Well, I just really wanted to say hi, and that maybe you could say to yourself that you are way better now than before and for now and for you, that is okay, too. I could never have been as disciplined as you and have done it without the aid of something else, whether it was this meth or sub or detox or something, but never c/t or a taper or even taking them as prescribed, so my hat is off to you once again...

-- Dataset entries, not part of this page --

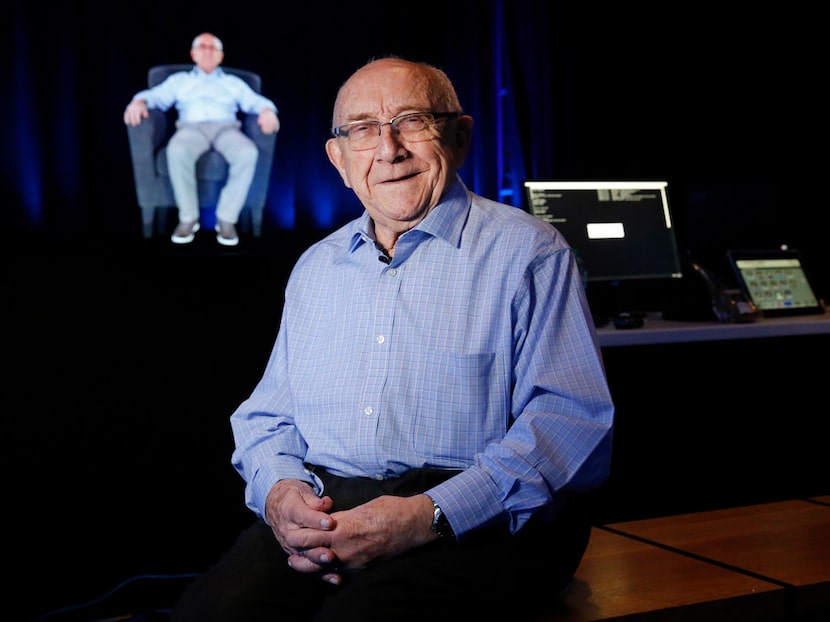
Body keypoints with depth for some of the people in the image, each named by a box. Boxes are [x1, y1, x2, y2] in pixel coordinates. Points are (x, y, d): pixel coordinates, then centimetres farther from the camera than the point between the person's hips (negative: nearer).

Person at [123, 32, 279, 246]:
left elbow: (255, 100, 14)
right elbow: (156, 95, 13)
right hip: (192, 127, -1)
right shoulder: (179, 80, 29)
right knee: (177, 151, -39)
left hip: (226, 127, 1)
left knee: (248, 153, -37)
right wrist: (139, 102, -12)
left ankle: (227, 218, -28)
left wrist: (267, 111, -11)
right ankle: (188, 217, -25)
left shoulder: (234, 83, 30)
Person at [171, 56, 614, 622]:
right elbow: (266, 415, 22)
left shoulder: (528, 252, 0)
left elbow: (574, 420, -10)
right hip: (318, 511, 5)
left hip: (478, 522, -4)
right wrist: (278, 489, -3)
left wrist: (432, 515, -22)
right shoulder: (316, 266, 19)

Lynne...I am so sorry to hear about your foot holding you hostage! I guess it is a good thing that you have the kind of personality where being home doesn't bother you all that much, yet I'm sure some cabin fever has set in to some degree. I understand about the fall...it is so beautiful here, and today my kids and I drove out to the forest for ice cream outside...upper 60's, sunny and blue sky, and pine trees and yellow aspens all around. I am teaching my son to drive, and he drove the whole 25 miles! It was a lot of fun. Now that he's the driver, he can rule the radio, so I got to hear a lot of the music they listen to, and you know what? Some of it isn't half bad if you really, really listen close--it's kind of funny because to me, it sounds mostly like just a variation of Motown and disco with some cuss words thrown in for shock value! It was his H.S. homecoming this weekend...so there was truly an autumn feel in the air. I have to admit that while I was sitting outside his school last night at midnight waiting to pick him up, I was watching all the girls all dressed up in their heels and long dresses and corsages and I had to flash on my homecoming circa 1972, and I couldn't help but look at those fresh young faces and the cute boys with the cute girls and wonder what in the heck was wrong with me that made me want to be what I became...a drug addict? These kids have the whole world and their whole lives in front of them and I felt such a hint of melancholy at my regret over time not well spent and time lost. But I guess I have to just hang on to this new life I am trying to make for myself now and see if good things come to those who change...

I am very happy for you and your decision to go on the sub! I hope to hear you write more about that soon. Will twin Alice be doing the same? You two could do it together and how great to have that support and help from someone so close. Whatever you chose and however you chose to do it, just know that I am always on your side, okay? You have always been there for me with tons of encouragement and positive feedback and total understanding, and I would love to be able to give some of that back. I don't know if you and your sis really know how much help and how big a role you had in my quitting the vikes and going to the clinic...I hope you do, because you did.

With all my love and much respect, take care Lisa and Lynn, and please know that it is people like you and stories like yours that drew me in to this board and then further in to the point where I finally reached out even more for the help I knew I needed but didn't know how to get. You all do so much, yet sometimes I think you don't realize that you do anything at all...and for that I love you the most. And so my gal pals, for what it's worth, you've got a friend in me.

Love,
Dallas Alice

p.s. Lisa, yes I had a cervical conization done in 1986 (the day after Xmas), and I'd talk to you about it anytime. Fortunately the surgery got all the cancer and I never had to do anymore treatment as I had clean borders. Sometimes they do the cone biopsy as a more radical way to treat the pre-cancerous cells as well rather than the cryosurgery and laser options. Let me know what's going on, okay?